Lahore, Karachi among 10 most polluted cities worldwide

Smog is a form of severe air pollution, when air quality changes drastically


Nasir Aslam


WWF-Pakistan held its seventh Annual Green Office Conference in Islamabad. The theme of this year’s conference was air pollution, with particular focus on the growing issue of smog.

The aim of the event was to turn the tide and establish a consensus between relevant public and private sectors on the roles, responsibilities and actions needed to improve air quality.

The one-day event was attended by corporate partners, public sector leaders, academia, and industry practitioners from across Pakistan.

Hammad Naqi Khan, Director General, WWF- Pakistan while welcoming the participants said, “Lahore and Karachi are among the 10 most polluted cities in the world in terms of air quality, according to air quality monitor AirVisual.

The ranking today puts Lahore at the top of the list, and urgent action needs to be taken to tackle this issue.

Air pollution caused by traffic, industries, crop burning and burning of solid waste are major contributors of smog and the layer of smog is expected to thicken in the coming days. Urban air pollution in Pakistan is among the world’s most severe, significantly damaging human health, quality of life, economy and the environment.” Following Khan’s address, Lauri Myllyvytra, Energy and Air Pollution Analyst, Green Peace, shared his research on the prevalent air quality of Pakistan’s leading cities.

He also gave an insight to the actions and framework followed by countries such as China, the USA and some countries from the European Union, in tackling the issue of smog. Ms. Syeda Malika, Director-General, Environmental Protection Department (EPD), elaborated on the current smog policy and shared highlights from the Punjab Clean Air Action Plan. While presenting Malika said, “Smog is a form of severe air pollution, when air quality changes drastically.

The EPD records the Air Quality Index every day and takes stern actions against violators.
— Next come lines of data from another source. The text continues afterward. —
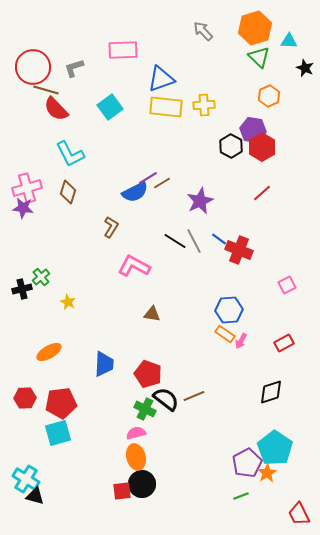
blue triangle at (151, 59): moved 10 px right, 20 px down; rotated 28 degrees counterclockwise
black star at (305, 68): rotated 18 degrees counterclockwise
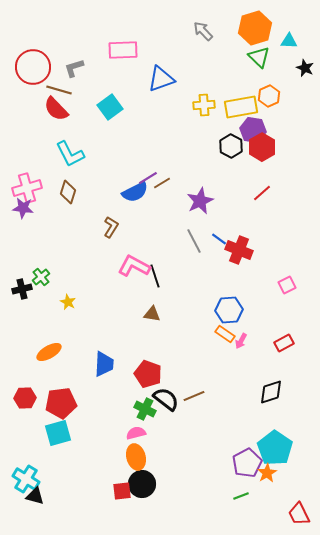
brown line at (46, 90): moved 13 px right
yellow rectangle at (166, 107): moved 75 px right; rotated 16 degrees counterclockwise
black line at (175, 241): moved 20 px left, 35 px down; rotated 40 degrees clockwise
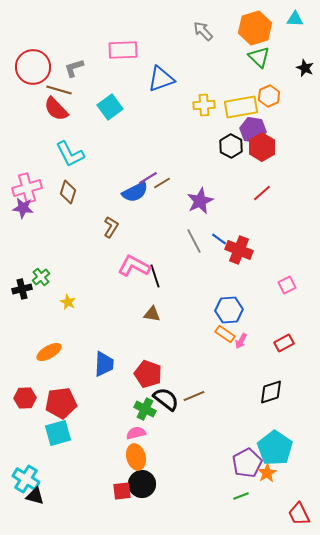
cyan triangle at (289, 41): moved 6 px right, 22 px up
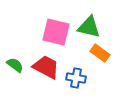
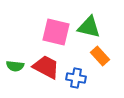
orange rectangle: moved 3 px down; rotated 12 degrees clockwise
green semicircle: moved 1 px down; rotated 150 degrees clockwise
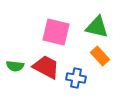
green triangle: moved 8 px right
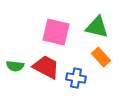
orange rectangle: moved 1 px right, 1 px down
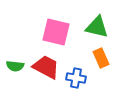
orange rectangle: moved 1 px down; rotated 18 degrees clockwise
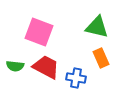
pink square: moved 17 px left; rotated 8 degrees clockwise
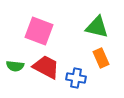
pink square: moved 1 px up
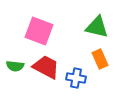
orange rectangle: moved 1 px left, 1 px down
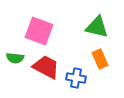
green semicircle: moved 8 px up
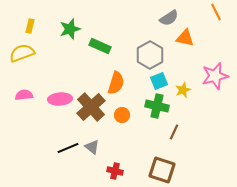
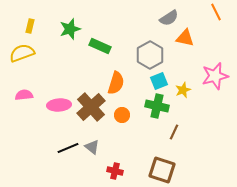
pink ellipse: moved 1 px left, 6 px down
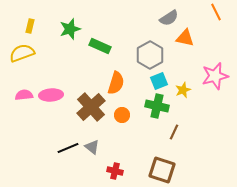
pink ellipse: moved 8 px left, 10 px up
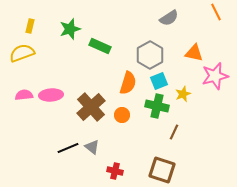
orange triangle: moved 9 px right, 15 px down
orange semicircle: moved 12 px right
yellow star: moved 4 px down
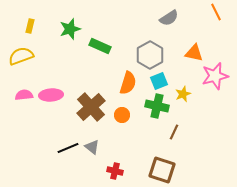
yellow semicircle: moved 1 px left, 3 px down
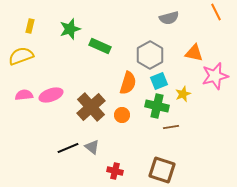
gray semicircle: rotated 18 degrees clockwise
pink ellipse: rotated 15 degrees counterclockwise
brown line: moved 3 px left, 5 px up; rotated 56 degrees clockwise
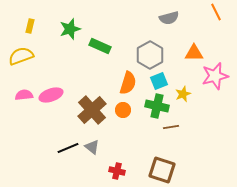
orange triangle: rotated 12 degrees counterclockwise
brown cross: moved 1 px right, 3 px down
orange circle: moved 1 px right, 5 px up
red cross: moved 2 px right
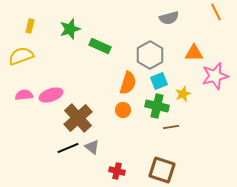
brown cross: moved 14 px left, 8 px down
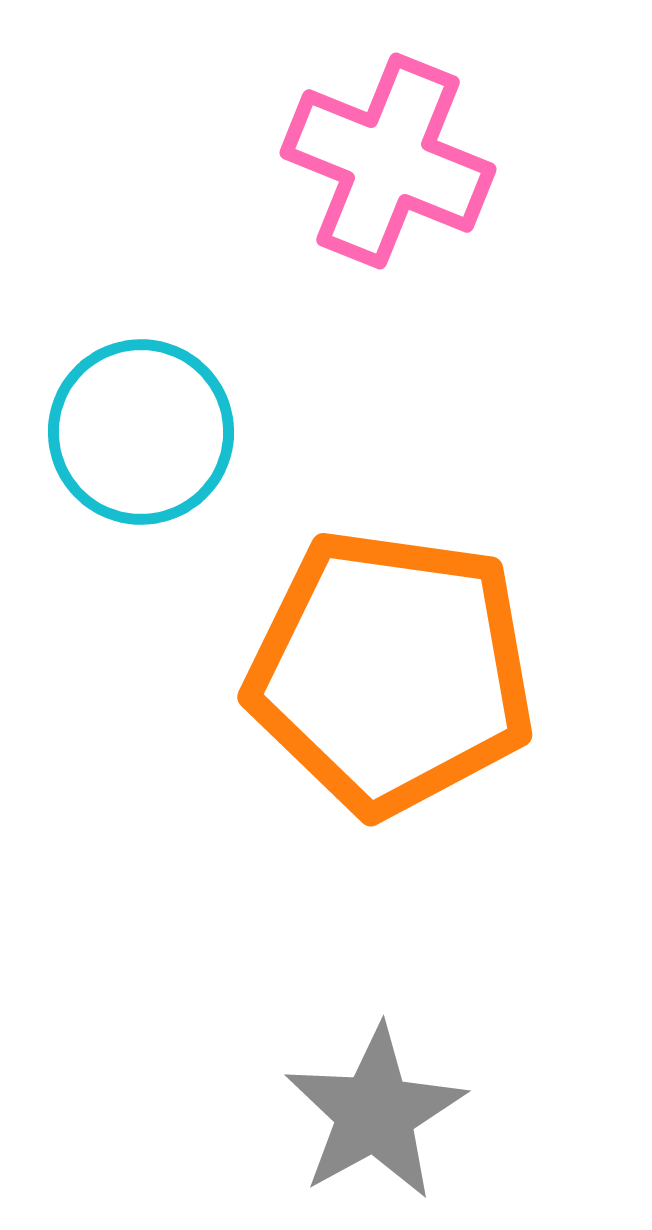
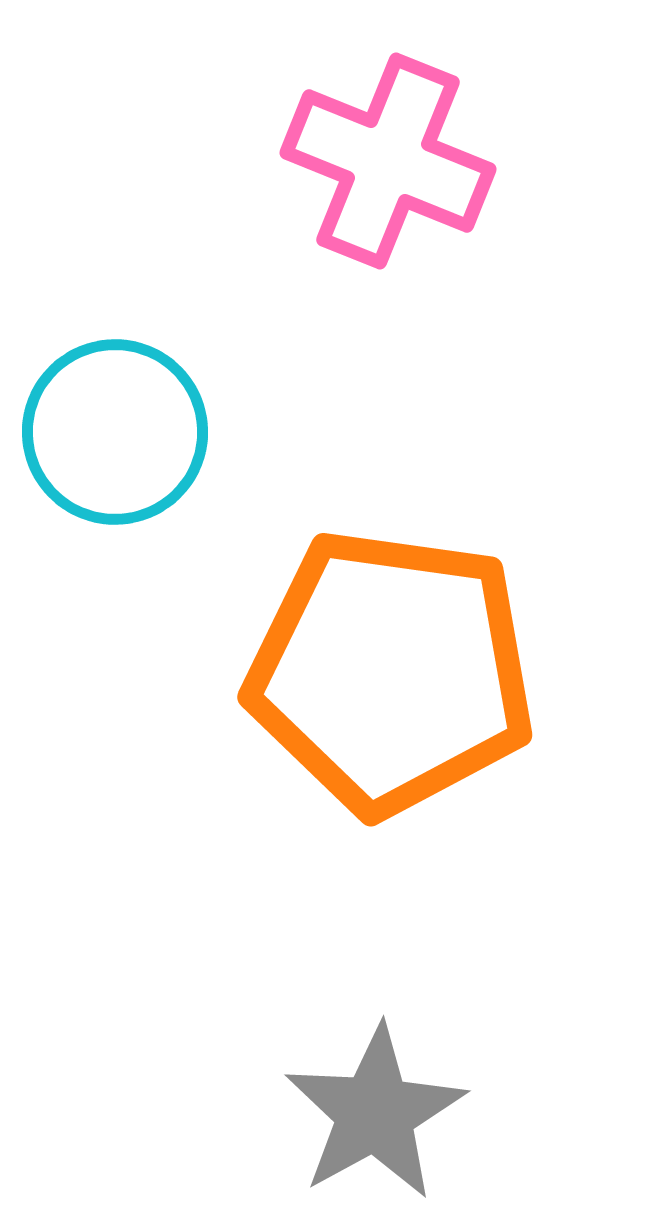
cyan circle: moved 26 px left
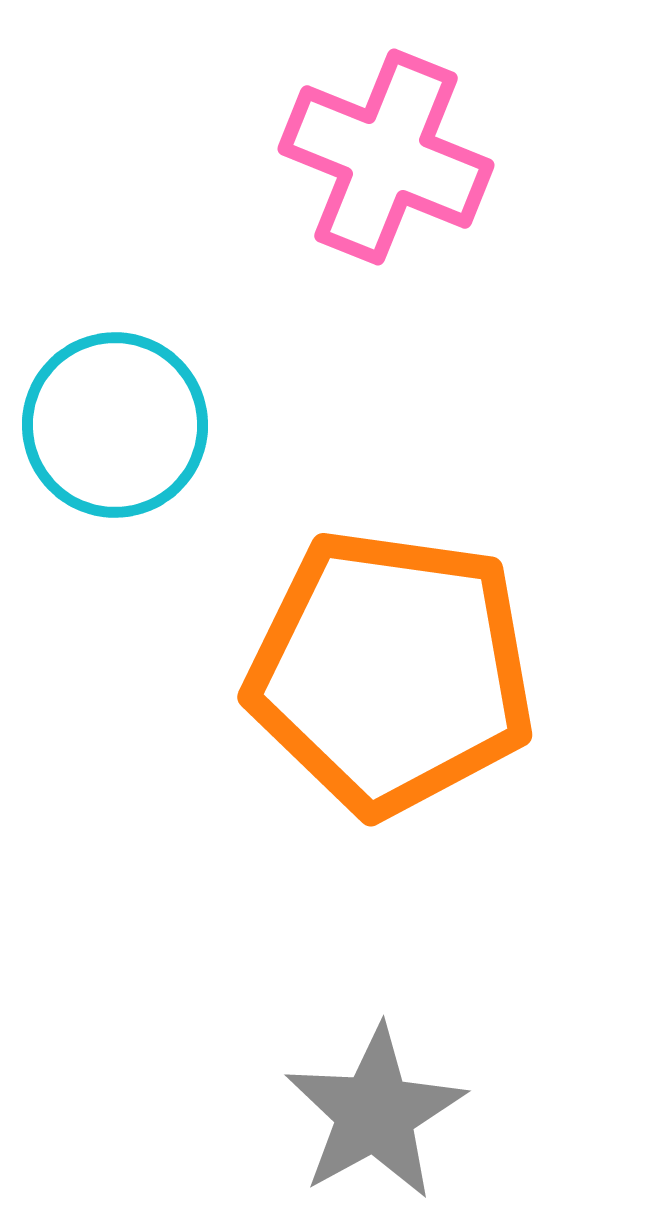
pink cross: moved 2 px left, 4 px up
cyan circle: moved 7 px up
Industrial units, brick kilns or any unit found polluting the air is sealed unless it has air pollution control systems installed. Solid waste and crop stubble burning is banned and FIRs are registered against the violators. So far, the EPD has installed air quality monitors in Multan, Gujranwala, Faisalabad, and Lahore.

As brick kilns are a big contributor to air pollution, the working dynamics and benefits of zig-zag technology which aims to decrease pollution were presented by Dr Faiza Sharif, Associate Professor, and Government College University.  Abid Omar, Founder, Pakistan Air Quality Initiative, briefed participants about quantitative analysis of emissions and the negative impacts smog has on human health.